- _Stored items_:
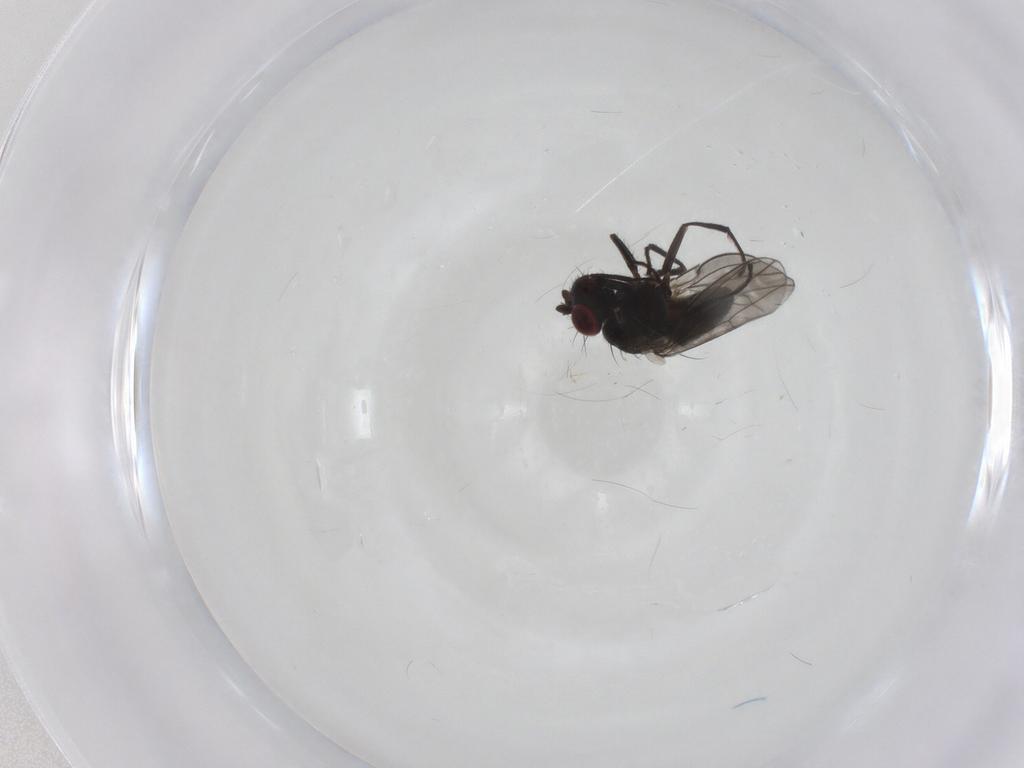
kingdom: Animalia
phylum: Arthropoda
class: Insecta
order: Diptera
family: Ephydridae
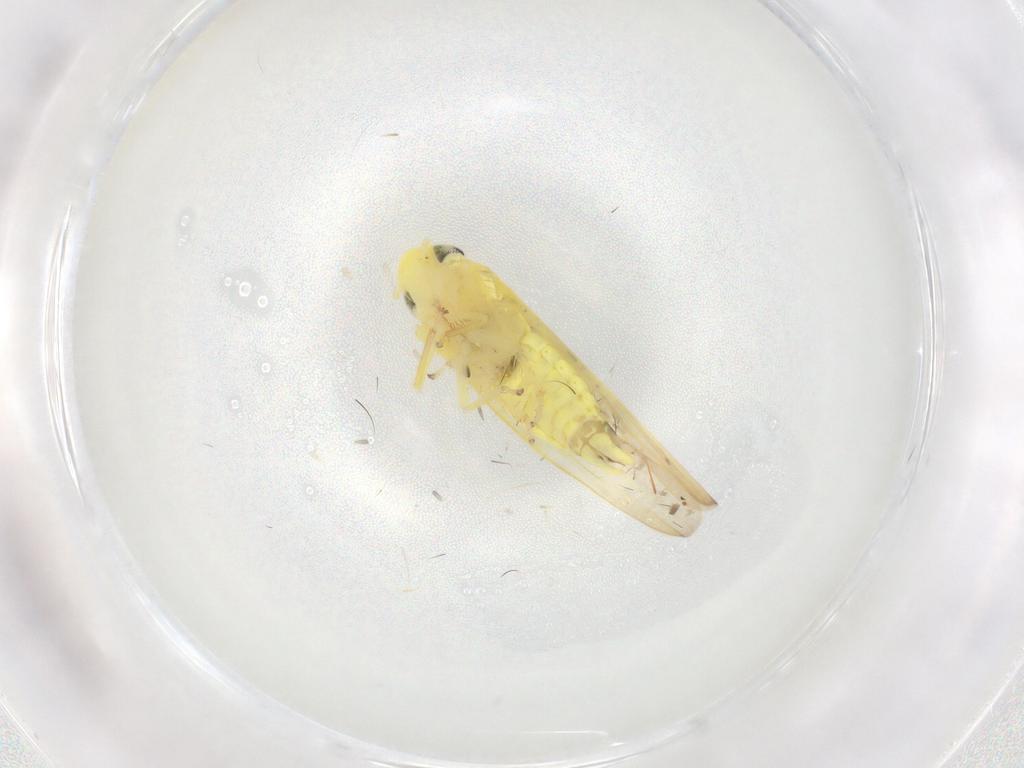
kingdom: Animalia
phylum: Arthropoda
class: Insecta
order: Hemiptera
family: Cicadellidae
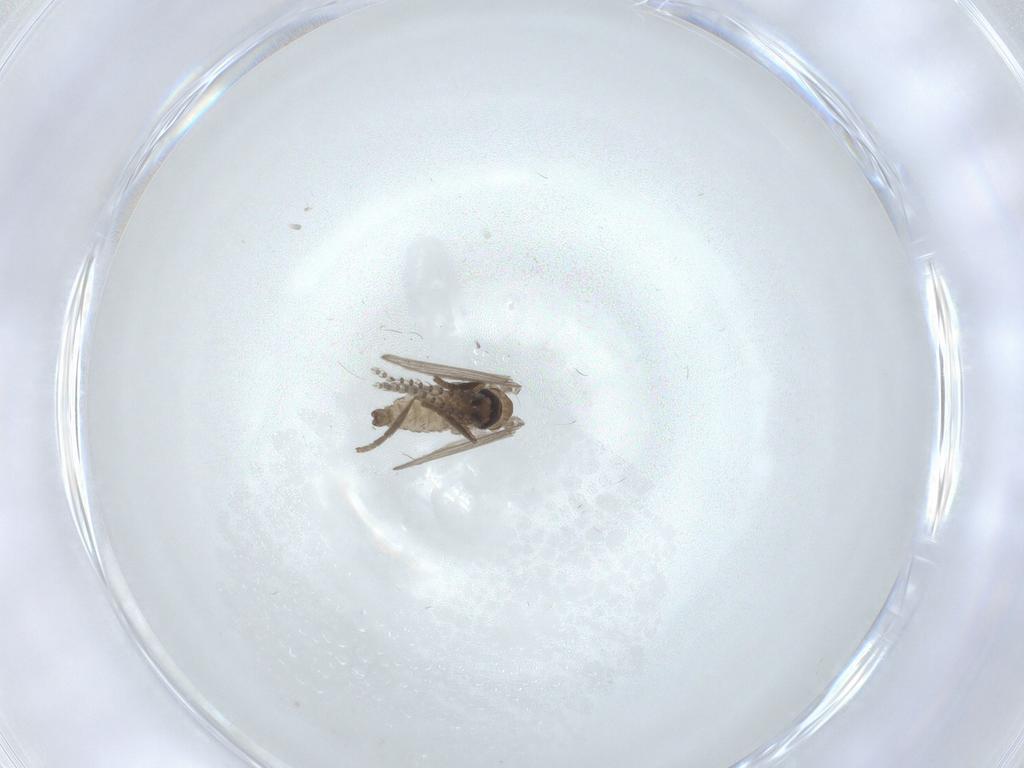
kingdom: Animalia
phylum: Arthropoda
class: Insecta
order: Diptera
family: Psychodidae
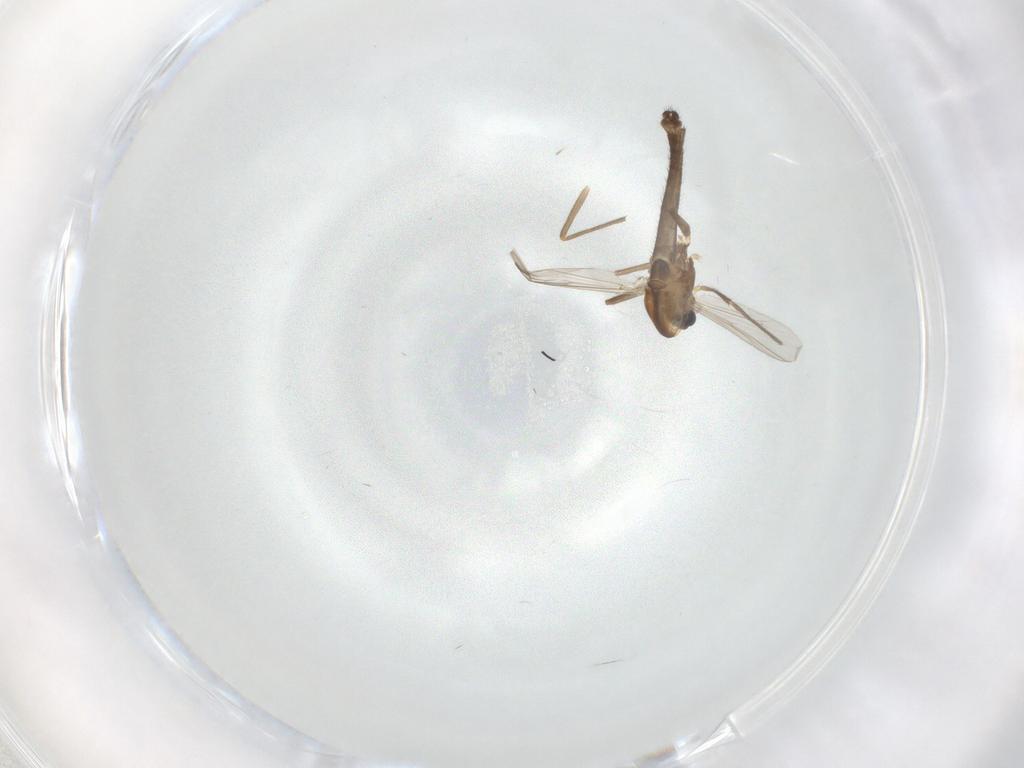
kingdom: Animalia
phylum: Arthropoda
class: Insecta
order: Diptera
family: Chironomidae
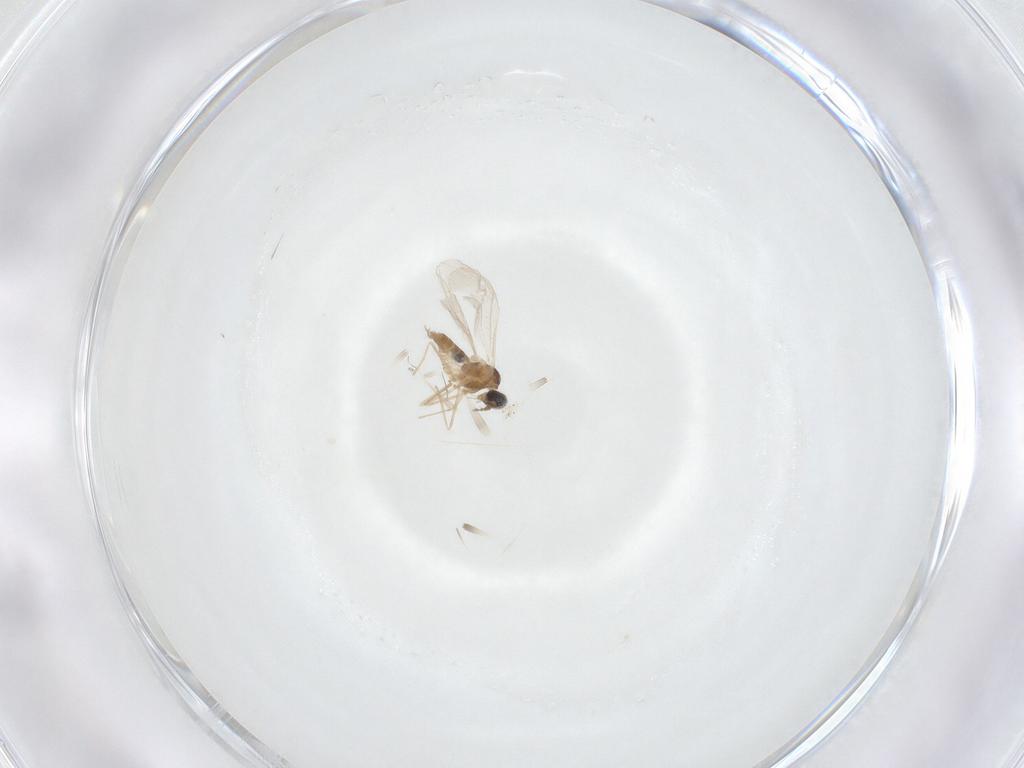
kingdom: Animalia
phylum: Arthropoda
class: Insecta
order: Diptera
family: Cecidomyiidae
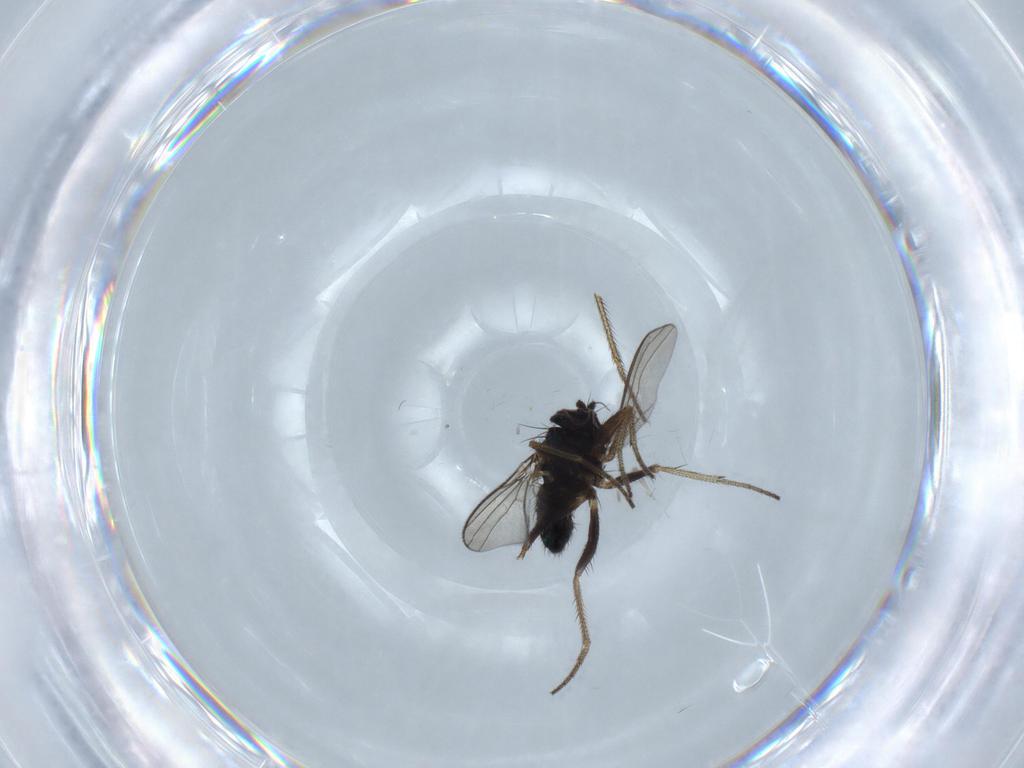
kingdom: Animalia
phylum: Arthropoda
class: Insecta
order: Diptera
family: Dolichopodidae
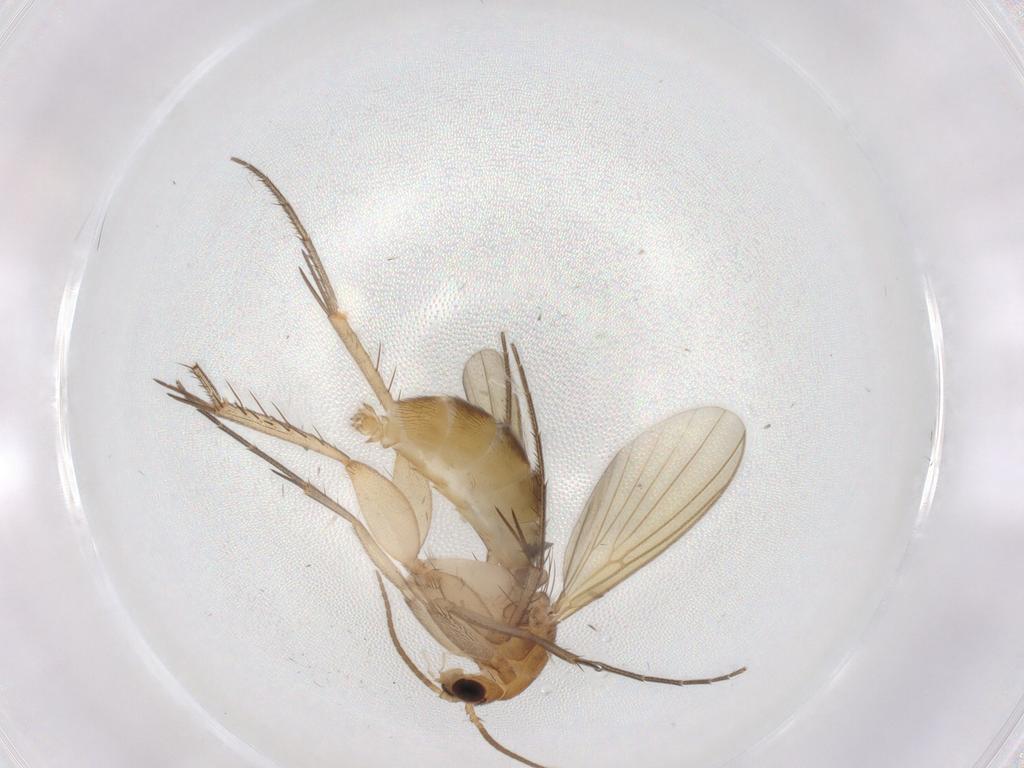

- _Stated problem_: Copy every line above word for word, leaving the pictures out of your answer.

- _Solved problem_:
kingdom: Animalia
phylum: Arthropoda
class: Insecta
order: Diptera
family: Ephydridae
kingdom: Animalia
phylum: Arthropoda
class: Insecta
order: Hemiptera
family: Cicadellidae
kingdom: Animalia
phylum: Arthropoda
class: Insecta
order: Diptera
family: Psychodidae
kingdom: Animalia
phylum: Arthropoda
class: Insecta
order: Diptera
family: Chironomidae
kingdom: Animalia
phylum: Arthropoda
class: Insecta
order: Diptera
family: Cecidomyiidae
kingdom: Animalia
phylum: Arthropoda
class: Insecta
order: Diptera
family: Dolichopodidae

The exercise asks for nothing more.